The warden tells A that B is to be executed. Prisoner A is pleased because he believes that his probability of surviving has gone up from 1/3 to 1/2, as it is now between him and C. Prisoner A secretly tells C the news, who reasons that A still has a chance of 1/3 to be the pardoned one, but his chance has gone up to 2/3.
What is the correct answer? Prisoner C is right, A's probability of surviving is still 1/3, but prisoner C's probability of receiving the pardon is 2/3.
Solution The answer is he didn't gain information about his own fate. Prisoner A, prior to hearing from the warden, estimates his chances of being pardoned as 1/3, the same as both B and C. As the warden says B will be executed, it's either because C will be pardoned (1/3 chance) or A will be pardoned (1/3 chance) and the B/C coin the warden flipped came up B (1/2 chance; for a total of a 1/6 chance B was named because A will be pardoned).
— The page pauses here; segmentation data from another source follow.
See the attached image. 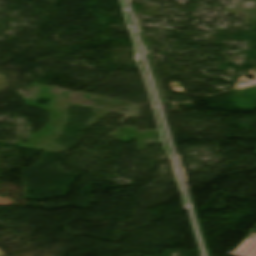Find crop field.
Segmentation results:
<instances>
[{
	"label": "crop field",
	"mask_w": 256,
	"mask_h": 256,
	"mask_svg": "<svg viewBox=\"0 0 256 256\" xmlns=\"http://www.w3.org/2000/svg\"><path fill=\"white\" fill-rule=\"evenodd\" d=\"M232 255L256 256V233H253Z\"/></svg>",
	"instance_id": "obj_1"
},
{
	"label": "crop field",
	"mask_w": 256,
	"mask_h": 256,
	"mask_svg": "<svg viewBox=\"0 0 256 256\" xmlns=\"http://www.w3.org/2000/svg\"><path fill=\"white\" fill-rule=\"evenodd\" d=\"M0 256H5V253L0 249Z\"/></svg>",
	"instance_id": "obj_2"
}]
</instances>
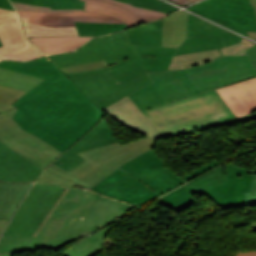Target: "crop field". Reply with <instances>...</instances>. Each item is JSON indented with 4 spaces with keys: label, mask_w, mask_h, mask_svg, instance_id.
<instances>
[{
    "label": "crop field",
    "mask_w": 256,
    "mask_h": 256,
    "mask_svg": "<svg viewBox=\"0 0 256 256\" xmlns=\"http://www.w3.org/2000/svg\"><path fill=\"white\" fill-rule=\"evenodd\" d=\"M0 68L45 78L12 105L15 122L64 152L102 118V111L47 57L0 61Z\"/></svg>",
    "instance_id": "8a807250"
},
{
    "label": "crop field",
    "mask_w": 256,
    "mask_h": 256,
    "mask_svg": "<svg viewBox=\"0 0 256 256\" xmlns=\"http://www.w3.org/2000/svg\"><path fill=\"white\" fill-rule=\"evenodd\" d=\"M183 183L185 181L149 150L119 167L91 189L138 206Z\"/></svg>",
    "instance_id": "ac0d7876"
},
{
    "label": "crop field",
    "mask_w": 256,
    "mask_h": 256,
    "mask_svg": "<svg viewBox=\"0 0 256 256\" xmlns=\"http://www.w3.org/2000/svg\"><path fill=\"white\" fill-rule=\"evenodd\" d=\"M144 114L165 137L225 125L235 117L216 90L145 111Z\"/></svg>",
    "instance_id": "34b2d1b8"
},
{
    "label": "crop field",
    "mask_w": 256,
    "mask_h": 256,
    "mask_svg": "<svg viewBox=\"0 0 256 256\" xmlns=\"http://www.w3.org/2000/svg\"><path fill=\"white\" fill-rule=\"evenodd\" d=\"M58 67L105 59L118 83L146 74L135 45L126 31L91 39L77 50L49 56Z\"/></svg>",
    "instance_id": "412701ff"
},
{
    "label": "crop field",
    "mask_w": 256,
    "mask_h": 256,
    "mask_svg": "<svg viewBox=\"0 0 256 256\" xmlns=\"http://www.w3.org/2000/svg\"><path fill=\"white\" fill-rule=\"evenodd\" d=\"M153 147L154 141L148 137L123 145L118 142L77 153L86 161L68 172L53 163L45 170L90 189L119 166Z\"/></svg>",
    "instance_id": "f4fd0767"
},
{
    "label": "crop field",
    "mask_w": 256,
    "mask_h": 256,
    "mask_svg": "<svg viewBox=\"0 0 256 256\" xmlns=\"http://www.w3.org/2000/svg\"><path fill=\"white\" fill-rule=\"evenodd\" d=\"M101 196L84 190L70 189L37 237L3 233L0 239V256H13V253L43 248Z\"/></svg>",
    "instance_id": "dd49c442"
},
{
    "label": "crop field",
    "mask_w": 256,
    "mask_h": 256,
    "mask_svg": "<svg viewBox=\"0 0 256 256\" xmlns=\"http://www.w3.org/2000/svg\"><path fill=\"white\" fill-rule=\"evenodd\" d=\"M181 73L196 94L256 77L247 55L222 56L213 63L182 70Z\"/></svg>",
    "instance_id": "e52e79f7"
},
{
    "label": "crop field",
    "mask_w": 256,
    "mask_h": 256,
    "mask_svg": "<svg viewBox=\"0 0 256 256\" xmlns=\"http://www.w3.org/2000/svg\"><path fill=\"white\" fill-rule=\"evenodd\" d=\"M66 75L75 82L87 98L101 109L152 83L146 74L118 85L109 67Z\"/></svg>",
    "instance_id": "d8731c3e"
},
{
    "label": "crop field",
    "mask_w": 256,
    "mask_h": 256,
    "mask_svg": "<svg viewBox=\"0 0 256 256\" xmlns=\"http://www.w3.org/2000/svg\"><path fill=\"white\" fill-rule=\"evenodd\" d=\"M64 189L34 183L5 232L32 236Z\"/></svg>",
    "instance_id": "5a996713"
},
{
    "label": "crop field",
    "mask_w": 256,
    "mask_h": 256,
    "mask_svg": "<svg viewBox=\"0 0 256 256\" xmlns=\"http://www.w3.org/2000/svg\"><path fill=\"white\" fill-rule=\"evenodd\" d=\"M133 208L135 207L103 196L55 239L47 244L45 248L55 250L65 244L73 242L93 232L98 227L127 213Z\"/></svg>",
    "instance_id": "3316defc"
},
{
    "label": "crop field",
    "mask_w": 256,
    "mask_h": 256,
    "mask_svg": "<svg viewBox=\"0 0 256 256\" xmlns=\"http://www.w3.org/2000/svg\"><path fill=\"white\" fill-rule=\"evenodd\" d=\"M16 111L17 108L0 113V140L41 168H46L61 152L21 130L12 119Z\"/></svg>",
    "instance_id": "28ad6ade"
},
{
    "label": "crop field",
    "mask_w": 256,
    "mask_h": 256,
    "mask_svg": "<svg viewBox=\"0 0 256 256\" xmlns=\"http://www.w3.org/2000/svg\"><path fill=\"white\" fill-rule=\"evenodd\" d=\"M186 9L246 36V31H256L255 8L249 0H205Z\"/></svg>",
    "instance_id": "d1516ede"
},
{
    "label": "crop field",
    "mask_w": 256,
    "mask_h": 256,
    "mask_svg": "<svg viewBox=\"0 0 256 256\" xmlns=\"http://www.w3.org/2000/svg\"><path fill=\"white\" fill-rule=\"evenodd\" d=\"M148 74L154 83L128 95L141 111L196 95L179 70Z\"/></svg>",
    "instance_id": "22f410ed"
},
{
    "label": "crop field",
    "mask_w": 256,
    "mask_h": 256,
    "mask_svg": "<svg viewBox=\"0 0 256 256\" xmlns=\"http://www.w3.org/2000/svg\"><path fill=\"white\" fill-rule=\"evenodd\" d=\"M0 59L30 60L44 56L23 31V24L16 12L0 9Z\"/></svg>",
    "instance_id": "cbeb9de0"
},
{
    "label": "crop field",
    "mask_w": 256,
    "mask_h": 256,
    "mask_svg": "<svg viewBox=\"0 0 256 256\" xmlns=\"http://www.w3.org/2000/svg\"><path fill=\"white\" fill-rule=\"evenodd\" d=\"M224 167L228 181L198 194L204 193L223 209L256 204V199L245 200L243 194L249 191L251 176L256 173V168L248 170L233 163H227Z\"/></svg>",
    "instance_id": "5142ce71"
},
{
    "label": "crop field",
    "mask_w": 256,
    "mask_h": 256,
    "mask_svg": "<svg viewBox=\"0 0 256 256\" xmlns=\"http://www.w3.org/2000/svg\"><path fill=\"white\" fill-rule=\"evenodd\" d=\"M136 46L147 72L167 70L173 55L215 49L220 50V48L224 47L221 37L187 38L177 50L170 47Z\"/></svg>",
    "instance_id": "d9b57169"
},
{
    "label": "crop field",
    "mask_w": 256,
    "mask_h": 256,
    "mask_svg": "<svg viewBox=\"0 0 256 256\" xmlns=\"http://www.w3.org/2000/svg\"><path fill=\"white\" fill-rule=\"evenodd\" d=\"M226 180V175L222 165L211 172L187 183L186 186H182L170 192L157 202L180 213L195 202L191 194L198 193Z\"/></svg>",
    "instance_id": "733c2abd"
},
{
    "label": "crop field",
    "mask_w": 256,
    "mask_h": 256,
    "mask_svg": "<svg viewBox=\"0 0 256 256\" xmlns=\"http://www.w3.org/2000/svg\"><path fill=\"white\" fill-rule=\"evenodd\" d=\"M118 140L110 130L105 118L96 124L74 145L68 148L59 159L55 162L56 165L65 170H70L81 162L85 161L76 153L90 148L117 142Z\"/></svg>",
    "instance_id": "4a817a6b"
},
{
    "label": "crop field",
    "mask_w": 256,
    "mask_h": 256,
    "mask_svg": "<svg viewBox=\"0 0 256 256\" xmlns=\"http://www.w3.org/2000/svg\"><path fill=\"white\" fill-rule=\"evenodd\" d=\"M85 9L110 14L124 22L128 27L155 20L167 14L160 11L133 7L115 0H84Z\"/></svg>",
    "instance_id": "bc2a9ffb"
},
{
    "label": "crop field",
    "mask_w": 256,
    "mask_h": 256,
    "mask_svg": "<svg viewBox=\"0 0 256 256\" xmlns=\"http://www.w3.org/2000/svg\"><path fill=\"white\" fill-rule=\"evenodd\" d=\"M42 170L0 141V181L33 182Z\"/></svg>",
    "instance_id": "214f88e0"
},
{
    "label": "crop field",
    "mask_w": 256,
    "mask_h": 256,
    "mask_svg": "<svg viewBox=\"0 0 256 256\" xmlns=\"http://www.w3.org/2000/svg\"><path fill=\"white\" fill-rule=\"evenodd\" d=\"M103 110H106L121 125L145 134L153 140L163 137L128 96Z\"/></svg>",
    "instance_id": "92a150f3"
},
{
    "label": "crop field",
    "mask_w": 256,
    "mask_h": 256,
    "mask_svg": "<svg viewBox=\"0 0 256 256\" xmlns=\"http://www.w3.org/2000/svg\"><path fill=\"white\" fill-rule=\"evenodd\" d=\"M20 17H29L30 22L52 27L75 26L74 21L95 23H122L116 18L90 11H74V13H45L18 11Z\"/></svg>",
    "instance_id": "dafd665d"
},
{
    "label": "crop field",
    "mask_w": 256,
    "mask_h": 256,
    "mask_svg": "<svg viewBox=\"0 0 256 256\" xmlns=\"http://www.w3.org/2000/svg\"><path fill=\"white\" fill-rule=\"evenodd\" d=\"M253 45L255 43L242 38L240 43L230 45L221 50L223 55H240L239 53L246 54L245 50ZM218 56H221L218 50L173 56L169 69L181 70L195 65L205 64L211 62L212 59Z\"/></svg>",
    "instance_id": "00972430"
},
{
    "label": "crop field",
    "mask_w": 256,
    "mask_h": 256,
    "mask_svg": "<svg viewBox=\"0 0 256 256\" xmlns=\"http://www.w3.org/2000/svg\"><path fill=\"white\" fill-rule=\"evenodd\" d=\"M30 186L31 184L0 183V219L10 220Z\"/></svg>",
    "instance_id": "a9b5d70f"
},
{
    "label": "crop field",
    "mask_w": 256,
    "mask_h": 256,
    "mask_svg": "<svg viewBox=\"0 0 256 256\" xmlns=\"http://www.w3.org/2000/svg\"><path fill=\"white\" fill-rule=\"evenodd\" d=\"M226 30V29H225ZM222 28L208 23L205 20L189 14L188 18V37L193 36H222L224 46L238 43L241 36L225 31Z\"/></svg>",
    "instance_id": "4177f3b9"
},
{
    "label": "crop field",
    "mask_w": 256,
    "mask_h": 256,
    "mask_svg": "<svg viewBox=\"0 0 256 256\" xmlns=\"http://www.w3.org/2000/svg\"><path fill=\"white\" fill-rule=\"evenodd\" d=\"M186 17L187 12L180 10L163 18V46L178 47L186 38Z\"/></svg>",
    "instance_id": "730fd06b"
},
{
    "label": "crop field",
    "mask_w": 256,
    "mask_h": 256,
    "mask_svg": "<svg viewBox=\"0 0 256 256\" xmlns=\"http://www.w3.org/2000/svg\"><path fill=\"white\" fill-rule=\"evenodd\" d=\"M126 31L131 44L162 46V18Z\"/></svg>",
    "instance_id": "eef30255"
},
{
    "label": "crop field",
    "mask_w": 256,
    "mask_h": 256,
    "mask_svg": "<svg viewBox=\"0 0 256 256\" xmlns=\"http://www.w3.org/2000/svg\"><path fill=\"white\" fill-rule=\"evenodd\" d=\"M119 222V221H118ZM116 222V223H118ZM113 223L89 237L77 242L70 249L61 253L64 256H94L103 251V239L107 232L116 224Z\"/></svg>",
    "instance_id": "ae1a2a85"
},
{
    "label": "crop field",
    "mask_w": 256,
    "mask_h": 256,
    "mask_svg": "<svg viewBox=\"0 0 256 256\" xmlns=\"http://www.w3.org/2000/svg\"><path fill=\"white\" fill-rule=\"evenodd\" d=\"M93 38L86 37H44V38H29L32 42L38 45L46 54L69 51L79 47L85 41Z\"/></svg>",
    "instance_id": "d3111659"
},
{
    "label": "crop field",
    "mask_w": 256,
    "mask_h": 256,
    "mask_svg": "<svg viewBox=\"0 0 256 256\" xmlns=\"http://www.w3.org/2000/svg\"><path fill=\"white\" fill-rule=\"evenodd\" d=\"M42 80L0 69V85L28 91Z\"/></svg>",
    "instance_id": "750c4746"
},
{
    "label": "crop field",
    "mask_w": 256,
    "mask_h": 256,
    "mask_svg": "<svg viewBox=\"0 0 256 256\" xmlns=\"http://www.w3.org/2000/svg\"><path fill=\"white\" fill-rule=\"evenodd\" d=\"M28 37L43 36H78L75 27L51 28L28 22V18H22Z\"/></svg>",
    "instance_id": "bd1437ed"
},
{
    "label": "crop field",
    "mask_w": 256,
    "mask_h": 256,
    "mask_svg": "<svg viewBox=\"0 0 256 256\" xmlns=\"http://www.w3.org/2000/svg\"><path fill=\"white\" fill-rule=\"evenodd\" d=\"M79 36L108 34L128 28L125 24H94L75 22Z\"/></svg>",
    "instance_id": "1d83c4d3"
},
{
    "label": "crop field",
    "mask_w": 256,
    "mask_h": 256,
    "mask_svg": "<svg viewBox=\"0 0 256 256\" xmlns=\"http://www.w3.org/2000/svg\"><path fill=\"white\" fill-rule=\"evenodd\" d=\"M217 91L224 101L254 93L256 92V78L250 79L243 83L217 89Z\"/></svg>",
    "instance_id": "120bbe31"
},
{
    "label": "crop field",
    "mask_w": 256,
    "mask_h": 256,
    "mask_svg": "<svg viewBox=\"0 0 256 256\" xmlns=\"http://www.w3.org/2000/svg\"><path fill=\"white\" fill-rule=\"evenodd\" d=\"M226 103L236 116L247 114L256 110V93L226 101Z\"/></svg>",
    "instance_id": "d32e631a"
},
{
    "label": "crop field",
    "mask_w": 256,
    "mask_h": 256,
    "mask_svg": "<svg viewBox=\"0 0 256 256\" xmlns=\"http://www.w3.org/2000/svg\"><path fill=\"white\" fill-rule=\"evenodd\" d=\"M13 1L51 6V9H60V8L83 9L85 4V2L79 1V0H13Z\"/></svg>",
    "instance_id": "5866460e"
},
{
    "label": "crop field",
    "mask_w": 256,
    "mask_h": 256,
    "mask_svg": "<svg viewBox=\"0 0 256 256\" xmlns=\"http://www.w3.org/2000/svg\"><path fill=\"white\" fill-rule=\"evenodd\" d=\"M24 93L25 91L0 86V112L15 108L11 104Z\"/></svg>",
    "instance_id": "028f5c9d"
},
{
    "label": "crop field",
    "mask_w": 256,
    "mask_h": 256,
    "mask_svg": "<svg viewBox=\"0 0 256 256\" xmlns=\"http://www.w3.org/2000/svg\"><path fill=\"white\" fill-rule=\"evenodd\" d=\"M119 1L131 3L137 7L160 10L165 13H171V12L178 10V8L173 7L167 3L159 1V0H119Z\"/></svg>",
    "instance_id": "e1f06a70"
},
{
    "label": "crop field",
    "mask_w": 256,
    "mask_h": 256,
    "mask_svg": "<svg viewBox=\"0 0 256 256\" xmlns=\"http://www.w3.org/2000/svg\"><path fill=\"white\" fill-rule=\"evenodd\" d=\"M38 183L48 184V185H54V186H60V187H72L74 183L67 181L65 179H62L58 176H55L47 171H43L41 175L38 177V180H36Z\"/></svg>",
    "instance_id": "0bd39190"
},
{
    "label": "crop field",
    "mask_w": 256,
    "mask_h": 256,
    "mask_svg": "<svg viewBox=\"0 0 256 256\" xmlns=\"http://www.w3.org/2000/svg\"><path fill=\"white\" fill-rule=\"evenodd\" d=\"M12 3L16 10H24V11L73 12V10H80V9L50 10V7L24 4V3H16V2H12Z\"/></svg>",
    "instance_id": "b80d0937"
},
{
    "label": "crop field",
    "mask_w": 256,
    "mask_h": 256,
    "mask_svg": "<svg viewBox=\"0 0 256 256\" xmlns=\"http://www.w3.org/2000/svg\"><path fill=\"white\" fill-rule=\"evenodd\" d=\"M107 66L108 64L105 62V60H102V61L82 64L77 66L63 67L60 69L63 70L65 73H69V72L84 71V70L96 69V68L107 67Z\"/></svg>",
    "instance_id": "c035e120"
},
{
    "label": "crop field",
    "mask_w": 256,
    "mask_h": 256,
    "mask_svg": "<svg viewBox=\"0 0 256 256\" xmlns=\"http://www.w3.org/2000/svg\"><path fill=\"white\" fill-rule=\"evenodd\" d=\"M220 164H222V163L221 162H217V161L211 162V163H209V164H207V165H205V166H203L201 168L195 169V170H193V171L183 175L182 178H184L187 181H189L192 178H194V177H196V176H198V175H200V174H202V173H204L206 171H209L212 168H214V167H216V166H218Z\"/></svg>",
    "instance_id": "c21b1889"
},
{
    "label": "crop field",
    "mask_w": 256,
    "mask_h": 256,
    "mask_svg": "<svg viewBox=\"0 0 256 256\" xmlns=\"http://www.w3.org/2000/svg\"><path fill=\"white\" fill-rule=\"evenodd\" d=\"M69 188H66L62 195L60 196V198L58 199V201L55 203V205L52 207V209L49 211V213L47 214V216L44 218V220L42 221V223L39 225L37 231L35 232L34 236H37V234L39 233V231L41 230V228L43 227V225L45 224V222L47 221V219L49 218V216L51 215V213L53 212V210L56 208V206L59 204V202L62 200V198L65 196V194L68 192ZM33 236V235H32Z\"/></svg>",
    "instance_id": "03da06ac"
},
{
    "label": "crop field",
    "mask_w": 256,
    "mask_h": 256,
    "mask_svg": "<svg viewBox=\"0 0 256 256\" xmlns=\"http://www.w3.org/2000/svg\"><path fill=\"white\" fill-rule=\"evenodd\" d=\"M256 118V113H251V114H247L244 116H240V117H235L229 120H226L227 124H231V123H235V122H239V121H245V120H251V119H255Z\"/></svg>",
    "instance_id": "b54c1fbb"
},
{
    "label": "crop field",
    "mask_w": 256,
    "mask_h": 256,
    "mask_svg": "<svg viewBox=\"0 0 256 256\" xmlns=\"http://www.w3.org/2000/svg\"><path fill=\"white\" fill-rule=\"evenodd\" d=\"M244 194L247 199L256 198V174H253L250 192Z\"/></svg>",
    "instance_id": "5d738f31"
},
{
    "label": "crop field",
    "mask_w": 256,
    "mask_h": 256,
    "mask_svg": "<svg viewBox=\"0 0 256 256\" xmlns=\"http://www.w3.org/2000/svg\"><path fill=\"white\" fill-rule=\"evenodd\" d=\"M246 52L250 60L252 61L254 67L256 68V45L246 50Z\"/></svg>",
    "instance_id": "d23c7cc5"
},
{
    "label": "crop field",
    "mask_w": 256,
    "mask_h": 256,
    "mask_svg": "<svg viewBox=\"0 0 256 256\" xmlns=\"http://www.w3.org/2000/svg\"><path fill=\"white\" fill-rule=\"evenodd\" d=\"M0 8H5V9H9V10H13V7L11 5V3L9 2V0H0Z\"/></svg>",
    "instance_id": "425ffa30"
},
{
    "label": "crop field",
    "mask_w": 256,
    "mask_h": 256,
    "mask_svg": "<svg viewBox=\"0 0 256 256\" xmlns=\"http://www.w3.org/2000/svg\"><path fill=\"white\" fill-rule=\"evenodd\" d=\"M171 1L181 5L183 7H185V6L189 5V4L197 2L199 0H171ZM186 1H188L189 4H187Z\"/></svg>",
    "instance_id": "25e5ab78"
},
{
    "label": "crop field",
    "mask_w": 256,
    "mask_h": 256,
    "mask_svg": "<svg viewBox=\"0 0 256 256\" xmlns=\"http://www.w3.org/2000/svg\"><path fill=\"white\" fill-rule=\"evenodd\" d=\"M232 256H256V251L241 252V253H237L236 255H232Z\"/></svg>",
    "instance_id": "73cf0c24"
},
{
    "label": "crop field",
    "mask_w": 256,
    "mask_h": 256,
    "mask_svg": "<svg viewBox=\"0 0 256 256\" xmlns=\"http://www.w3.org/2000/svg\"><path fill=\"white\" fill-rule=\"evenodd\" d=\"M8 221H5V220H0V234L1 232L4 230L6 224H7Z\"/></svg>",
    "instance_id": "89e229c0"
},
{
    "label": "crop field",
    "mask_w": 256,
    "mask_h": 256,
    "mask_svg": "<svg viewBox=\"0 0 256 256\" xmlns=\"http://www.w3.org/2000/svg\"><path fill=\"white\" fill-rule=\"evenodd\" d=\"M256 8V6H255ZM248 33V36L252 39H255L256 40V32H247Z\"/></svg>",
    "instance_id": "1f2cbd36"
},
{
    "label": "crop field",
    "mask_w": 256,
    "mask_h": 256,
    "mask_svg": "<svg viewBox=\"0 0 256 256\" xmlns=\"http://www.w3.org/2000/svg\"><path fill=\"white\" fill-rule=\"evenodd\" d=\"M256 230V222L251 223V231Z\"/></svg>",
    "instance_id": "dbb93151"
},
{
    "label": "crop field",
    "mask_w": 256,
    "mask_h": 256,
    "mask_svg": "<svg viewBox=\"0 0 256 256\" xmlns=\"http://www.w3.org/2000/svg\"><path fill=\"white\" fill-rule=\"evenodd\" d=\"M251 1V5H256V0H250Z\"/></svg>",
    "instance_id": "0fb4a251"
},
{
    "label": "crop field",
    "mask_w": 256,
    "mask_h": 256,
    "mask_svg": "<svg viewBox=\"0 0 256 256\" xmlns=\"http://www.w3.org/2000/svg\"><path fill=\"white\" fill-rule=\"evenodd\" d=\"M0 46H2L1 43H0Z\"/></svg>",
    "instance_id": "1d79db26"
},
{
    "label": "crop field",
    "mask_w": 256,
    "mask_h": 256,
    "mask_svg": "<svg viewBox=\"0 0 256 256\" xmlns=\"http://www.w3.org/2000/svg\"><path fill=\"white\" fill-rule=\"evenodd\" d=\"M254 163H256V161Z\"/></svg>",
    "instance_id": "9d1cf04e"
}]
</instances>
Hence, after hearing that B will be executed, the estimate of A's chance of being pardoned is half that of C. This means his chances of being pardoned, now knowing B isn't, again are 1/3, but C has a 2/3 chance of being pardoned.

Why the paradox?

The tendency of people to provide the answer 1/2 neglects to take into account the query that the warden was asked. Had the query been: "Will B be executed?" then the warden's answer "Yes, B will be executed" would indeed result in a probability 1/2 for A's death. Judea Pearl (1988) used a variant of this example to demonstrate that belief updates must depend not merely on the facts observed but also on the experiment (i.e., query) that led to those facts.

Shimojo, S., & Ichikawa, S. (1989) Intuitive reasoning about probability: theoretical and experimental analyses of the "problem of three prisoners". Cognition, 32, 1 - 24.